Week of June 10, 2022 Weekly Recap & The Week Ahead
“Patient opportunism, buttressed by a contrarian attitude and a strong balance sheet, can yield amazing profits during meltdowns.” ― Howard Marks
1. World Bank Warns of Stagflation Risk, Cuts Global Growth Forecast to 2.9% — the World Bank sharply lowered its growth forecast for the global economy for this year, warning of several years of high inflation and tepid growth reminiscent of the stagflation of the 1970s.
Citing the damage from the war in Ukraine and the Covid-19 pandemic, the bank said global growth is expected to slump to 2.9% in 2022 from 5.7% in 2021, significantly lower than its January forecast for 4.1% growth. Furthermore, growth is expected to hover around the reduced pace over 2023 and 2024 as the war disrupts human activity, investment and trade while governments withdraw fiscal and monetary support.

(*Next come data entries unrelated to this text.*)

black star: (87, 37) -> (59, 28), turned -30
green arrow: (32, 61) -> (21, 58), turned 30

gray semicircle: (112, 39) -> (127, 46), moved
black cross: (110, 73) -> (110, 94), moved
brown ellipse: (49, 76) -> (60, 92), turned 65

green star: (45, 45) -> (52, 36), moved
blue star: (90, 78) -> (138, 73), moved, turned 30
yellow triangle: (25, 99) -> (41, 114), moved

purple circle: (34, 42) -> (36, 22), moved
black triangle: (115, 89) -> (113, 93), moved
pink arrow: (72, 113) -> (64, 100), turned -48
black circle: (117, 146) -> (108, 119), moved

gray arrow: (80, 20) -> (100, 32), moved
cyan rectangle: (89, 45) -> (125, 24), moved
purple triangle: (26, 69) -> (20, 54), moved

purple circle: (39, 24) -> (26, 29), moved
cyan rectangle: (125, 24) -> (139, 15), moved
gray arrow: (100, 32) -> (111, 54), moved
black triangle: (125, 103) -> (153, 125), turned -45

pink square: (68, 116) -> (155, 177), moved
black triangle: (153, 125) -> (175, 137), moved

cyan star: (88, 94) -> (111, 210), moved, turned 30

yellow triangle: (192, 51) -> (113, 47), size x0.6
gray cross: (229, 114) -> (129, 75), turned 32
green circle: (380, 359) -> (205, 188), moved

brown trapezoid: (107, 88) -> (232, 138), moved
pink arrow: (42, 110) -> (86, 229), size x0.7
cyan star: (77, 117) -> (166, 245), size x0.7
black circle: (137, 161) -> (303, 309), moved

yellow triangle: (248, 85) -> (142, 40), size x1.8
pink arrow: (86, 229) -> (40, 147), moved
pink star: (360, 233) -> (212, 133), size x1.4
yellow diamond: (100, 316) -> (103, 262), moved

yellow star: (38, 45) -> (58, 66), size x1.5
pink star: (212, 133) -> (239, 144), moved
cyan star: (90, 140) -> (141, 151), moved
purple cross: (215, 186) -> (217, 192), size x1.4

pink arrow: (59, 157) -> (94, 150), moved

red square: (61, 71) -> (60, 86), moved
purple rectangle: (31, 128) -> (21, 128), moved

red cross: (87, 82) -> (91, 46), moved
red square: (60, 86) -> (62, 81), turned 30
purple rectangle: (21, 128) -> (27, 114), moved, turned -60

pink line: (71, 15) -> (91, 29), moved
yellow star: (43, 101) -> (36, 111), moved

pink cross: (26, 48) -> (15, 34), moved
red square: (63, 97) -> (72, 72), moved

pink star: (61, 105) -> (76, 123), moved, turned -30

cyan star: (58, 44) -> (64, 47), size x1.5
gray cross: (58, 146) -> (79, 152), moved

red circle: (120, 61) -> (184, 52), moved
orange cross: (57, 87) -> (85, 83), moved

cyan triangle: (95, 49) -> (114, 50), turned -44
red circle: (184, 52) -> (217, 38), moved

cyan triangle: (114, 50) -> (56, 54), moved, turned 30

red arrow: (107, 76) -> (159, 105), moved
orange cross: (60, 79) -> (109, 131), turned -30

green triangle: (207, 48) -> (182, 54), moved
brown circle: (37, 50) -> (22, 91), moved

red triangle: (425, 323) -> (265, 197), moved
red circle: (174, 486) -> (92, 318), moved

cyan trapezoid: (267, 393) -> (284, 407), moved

2. Moderna Booster Targeting Omicron Shows Stronger Immune Response Than Original Vaccine — Moderna modified Covid-19 booster shot that targets the Omicron coronavirus variant showed a stronger immune response than the original vaccine. The modified “bivalent” booster shot—mRNA-1273.214—targets both Omicron and the original variant, and was well-tolerated in a study with 437 participants, according to preliminary data. The company’s updated vaccine had side effects comparable to the original booster dose but produced eight times more antibodies, the press release stated. Moderna (ticker: MRNA) will submit the analysis to U.S. regulators in the coming weeks, with the hope that the booster dose will be available in the late summer.
3. U.S. Considering Reducing Tariffs on China to Ease Inflation — treasury Secretary Janet Yellen said the Biden administration is considering ways to reconfigure tariffs on imports from China as a means of helping to ease decades-high inflation. The Biden administration has been split on whether to pare back tariffs on imports from China in an effort to cut consumer costs and reduce inflation. The administration has been engaged in a legally required review of the Trump-era tariffs. Easing the tariffs could take the form of expanding the list of items excluded from the duties.
4. ECB Plans July Rate Increase as Inflation Problem Deepens — in an unusually detailed statement, the ECB said it intends to raise its key rate by a quarter percentage point at its next policy meeting in July to minus 0.25%, and increase it again in September, possibly by more than 0.25 percentage point. It said it would end its large-scale bond-buying program on July 1. After September, the ECB said it expects a “gradual but sustained path of further increases in interest rates.” Unusually, the bank published its new staff inflation forecasts in its policy statement. They show eurozone inflation of 3.5% in 2023 and 2.1% in 2024, both above the ECB’s target rate.
5. U.S. Inflation Hit 8.6% in May — the Labor Department on Friday said that the consumer-price index increased 8.6% in May from the same month a year ago, marking its fastest pace since December 1981. That was also up from April’s CPI reading, which was slightly below the previous 40-year high reached in March. The CPI measures what consumers pay for goods and services. May’s increase was driven in part by sharp rises in the prices for energy, which rose 34.6% from a year earlier, and groceries, which jumped 11.9% on the year, the biggest increase since 1979. But inflation pressures were distinctly broad-based in May, said Sarah House, senior economist at Wells Fargo Securities.